Input data:
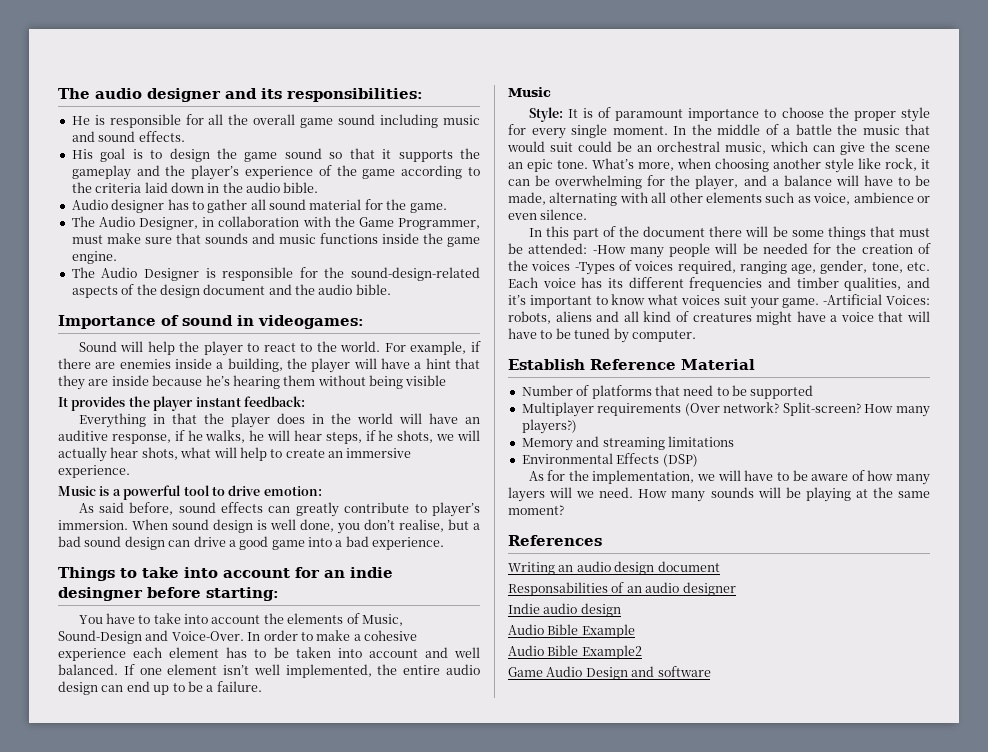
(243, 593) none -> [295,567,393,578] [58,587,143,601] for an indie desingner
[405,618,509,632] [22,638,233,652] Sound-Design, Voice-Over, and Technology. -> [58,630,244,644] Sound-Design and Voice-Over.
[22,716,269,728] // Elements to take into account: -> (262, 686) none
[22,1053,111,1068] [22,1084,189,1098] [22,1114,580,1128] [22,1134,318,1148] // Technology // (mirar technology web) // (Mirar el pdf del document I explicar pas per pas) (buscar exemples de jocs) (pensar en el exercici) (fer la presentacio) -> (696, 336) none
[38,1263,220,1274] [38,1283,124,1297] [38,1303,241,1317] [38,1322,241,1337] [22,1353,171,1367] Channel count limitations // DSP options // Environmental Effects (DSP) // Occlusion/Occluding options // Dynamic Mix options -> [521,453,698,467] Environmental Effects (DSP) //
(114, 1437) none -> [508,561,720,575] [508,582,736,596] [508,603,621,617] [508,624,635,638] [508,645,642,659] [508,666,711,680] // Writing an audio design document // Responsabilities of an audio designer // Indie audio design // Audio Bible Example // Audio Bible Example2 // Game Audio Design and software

Work to be completed:
Only the lines from the beginning of the listing up to and including the line with "[22,716,269,728] // Elements" should appear in the reply, copied word for word and free of pictures.

Exercise result:
(243, 593) none -> [295,567,393,578] [58,587,143,601] for an indie desingner
[405,618,509,632] [22,638,233,652] Sound-Design, Voice-Over, and Technology. -> [58,630,244,644] Sound-Design and Voice-Over.
[22,716,269,728] // Elements to take into account: -> (262, 686) none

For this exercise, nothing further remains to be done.